Alcancé a Rachel al pasar uno de los tabiques y vi una mesa de trabajo apoyada contra una pared. Había tres pantallas en estantes sobre el escritorio y un ordenador situado debajo. Pero faltaba el teclado. Los estantes estaban repletos de libros de código, cajas de software y otros componentes electrónicos. Pero ni rastro de Mizzou.

– ¿Dónde se ha metido? -susurré.

Rachel levantó la mano para pedirme silencio y caminó hacia la mesa de trabajo. Parecía estudiar el lugar que debería de haber ocupado el teclado.

– Se ha llevado el teclado -susurró-. Sabe lo que podemos…

Se calló al oír vaciarse la cisterna de un cuarto de baño. El ruido procedía del otro extremo del almacén y le sucedió el sonido de otra puerta que se abría. Rachel cogió de uno de los estantes bridas de las que se utilizan para atar los cables de los ordenadores y luego me agarró por el hombro y me empujó hasta una pared de la zona de dormitorio. Nos quedamos con la espalda pegada a la pared, esperando a que pasara Mizzou. Oí sus pasos al acercarse sobre el suelo de cemento. Rachel pasó a mi lado y se situó al borde del tabique. En cuanto apareció Mizzou, ella se lanzó hacia delante, lo agarró por la muñeca y el cuello, y lo tumbó sobre la cama antes de que él pudiera saber lo que estaba ocurriendo. Lo inmovilizó allí, boca abajo sobre el colchón, y con un movimiento fluido saltó sobre su espalda.

– ¡No te muevas! -gritó.

– ¡Espere! ¿Qué…?

– ¡No te resistas! -dije yo-. No te muevas.

Lo obligó a poner los brazos a la espalda y utilizó una brida para atarle las muñecas.

– ¿Qué es esto? ¿Qué he hecho yo?

– ¿Qué estás haciendo aquí?

El chico intentó mirar hacia arriba, pero Rachel lo obligó a pegar la cabeza al colchón.

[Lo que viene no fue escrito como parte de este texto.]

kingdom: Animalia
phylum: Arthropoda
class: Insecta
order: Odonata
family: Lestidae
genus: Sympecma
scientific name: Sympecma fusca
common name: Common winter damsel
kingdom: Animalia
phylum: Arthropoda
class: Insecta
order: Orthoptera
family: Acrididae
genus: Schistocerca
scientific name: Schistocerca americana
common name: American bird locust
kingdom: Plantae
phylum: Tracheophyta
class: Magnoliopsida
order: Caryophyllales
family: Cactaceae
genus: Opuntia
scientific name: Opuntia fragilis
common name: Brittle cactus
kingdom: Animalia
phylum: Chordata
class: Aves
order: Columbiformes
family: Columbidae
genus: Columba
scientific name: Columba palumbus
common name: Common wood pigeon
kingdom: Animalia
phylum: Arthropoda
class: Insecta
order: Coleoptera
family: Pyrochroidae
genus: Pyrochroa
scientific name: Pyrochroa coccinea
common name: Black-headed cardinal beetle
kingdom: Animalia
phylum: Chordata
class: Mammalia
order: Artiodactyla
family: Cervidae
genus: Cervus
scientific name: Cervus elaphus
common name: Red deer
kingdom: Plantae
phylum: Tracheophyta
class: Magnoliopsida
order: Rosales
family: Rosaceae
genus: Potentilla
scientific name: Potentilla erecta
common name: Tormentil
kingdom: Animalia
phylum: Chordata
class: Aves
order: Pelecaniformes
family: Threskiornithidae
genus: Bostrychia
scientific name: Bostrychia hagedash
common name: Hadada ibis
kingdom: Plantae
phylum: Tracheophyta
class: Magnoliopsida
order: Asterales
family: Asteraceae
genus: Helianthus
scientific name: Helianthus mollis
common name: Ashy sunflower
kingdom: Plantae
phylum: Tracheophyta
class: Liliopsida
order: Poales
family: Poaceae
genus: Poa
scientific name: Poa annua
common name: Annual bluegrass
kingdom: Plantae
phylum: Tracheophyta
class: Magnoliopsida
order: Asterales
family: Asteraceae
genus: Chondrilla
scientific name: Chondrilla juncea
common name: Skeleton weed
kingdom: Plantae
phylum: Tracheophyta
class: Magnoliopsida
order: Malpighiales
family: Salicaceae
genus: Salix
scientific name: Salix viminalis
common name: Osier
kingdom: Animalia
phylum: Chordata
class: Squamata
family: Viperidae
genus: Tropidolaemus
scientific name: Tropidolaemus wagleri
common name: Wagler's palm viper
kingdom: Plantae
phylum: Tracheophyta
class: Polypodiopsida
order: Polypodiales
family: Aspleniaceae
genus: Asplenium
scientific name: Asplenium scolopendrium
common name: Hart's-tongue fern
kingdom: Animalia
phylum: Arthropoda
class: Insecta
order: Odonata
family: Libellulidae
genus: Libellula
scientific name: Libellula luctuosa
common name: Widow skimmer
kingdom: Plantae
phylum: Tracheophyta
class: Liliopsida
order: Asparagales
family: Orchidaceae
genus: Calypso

– ¡Te he hecho una pregunta!

– He venido a dejarle un paquete a Freddy y he aprovechado para ir al lavabo.

– Forzar una puerta para entrar en una casa es un delito grave.

– No he forzado nada. Y tampoco he robado. A Freddy no le importa. Pueden preguntárselo.

– ¿Dónde está Freddy?

– No lo sé. Oiga, pero ¿quiénes son?

– No importa quién soy yo. ¿Quién es Freddy?

– ¿Qué? Él vive aquí.

– ¿Quién es él?

– No lo sé. Freddy Stone. Trabajo con él. Trabajaba con él, quiero decir… Usted es la señora que estaba en la visita de hoy… ¿Qué está haciendo?

Rachel se bajó de encima de él, puesto que ya no importaba ocultar su identidad. Mizzou se revolvió en la cama y se incorporó. Con los ojos como platos, miró a Rachel, después a mí y luego otra vez a ella.

– ¿Dónde está Freddy? -preguntó Rachel.

– No lo sé -respondió Mizzou-. Nadie le ha visto.

– ¿Desde cuándo?

– ¿Desde cuándo cree? ¡Desde que se fue! Pero ¿qué pasa aquí? Primero el FBI y ahora ustedes dos. ¿Quiénes son, eh?

– Olvídalo. ¿Dónde puede haber ido Freddy?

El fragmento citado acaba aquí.